Dr. Shuchin Aeron

Associate Professor of ECE, Tufts University

Dr. Julia Gouvea

Associate Professor of Education, Tufts University

Automatic coding for SOLO taxonomy in lab reports via Contrastive Learning in the Wasserstein space

An important challenge in Learning Sciences is the coding of qualitative data for evidence of students’ engagement in scientific practices. Such evidence may appear as novel ideas, expressions of puzzlement, or idiosyncratic lines of reasoning. Typically, identifying such evidence requires time-consuming labor by trained analysts.
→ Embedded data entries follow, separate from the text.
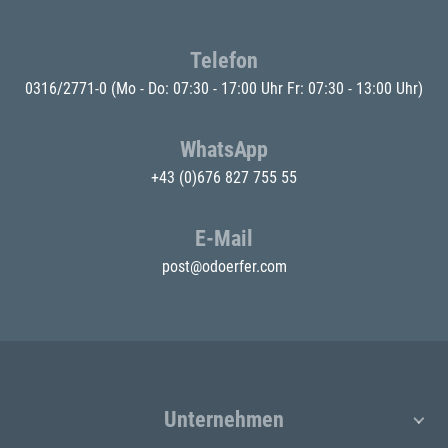
Telefon
0316/2771-0
(Mo - Do: 07:30 - 17:00 Uhr Fr: 07:30 - 13:00 Uhr)
WhatsApp
+43 (0)676 827 755 55
E-Mail
post@odoerfer.com
Unternehmen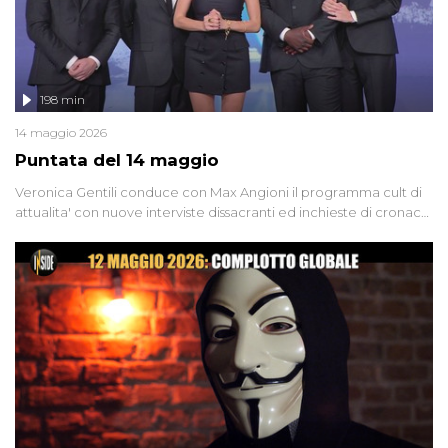
198 min
14 maggio 2026
Puntata del 14 maggio
Veronica Gentili conduce con Max Angioni il programma cult di
attualita' con nuove interviste dissacranti ed inchieste di cronaca
degli inviati.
In this work we explore the possibility for supervised, statistical machine learning (ML) methods to aid learning sciences researchers in qualitative coding. We start with a human coded set of  lab reports from a biology course that were scored using an adapted version of the domain-general Structure of Observed Learning Outcomes (SOLO) taxonomy (Biggs and Collis, 1992). The adapted four-level scheme assigns higher scores to lab reports that exhibit desirable features of scientific writing, specifically: more complex claim structures, use of multiple evidences, and appropriately qualified conclusions that address or acknowledge uncertainty. Using this labeled data, we construct a natural language processing pipeline that represents words as vectors and describes language generation using a state space model.  We demonstrate that this approach can quantitatively capture SOLO, with a high QWK prediction score, when trained  via a novel contrastive learning set-up. This finding is subsequently corroborated via a blind re-coding experiment, wherein the reports that were always mis-classified by the ML algorithm in majority  of the cross-validation steps, were re-evaluated by human coders. We found that the ML predictions agreed well with the re-coded scores thereby indicating the possibility that computational NLP tools can approach the reliability of human coding and may assist researchers in automatic coding at-scale.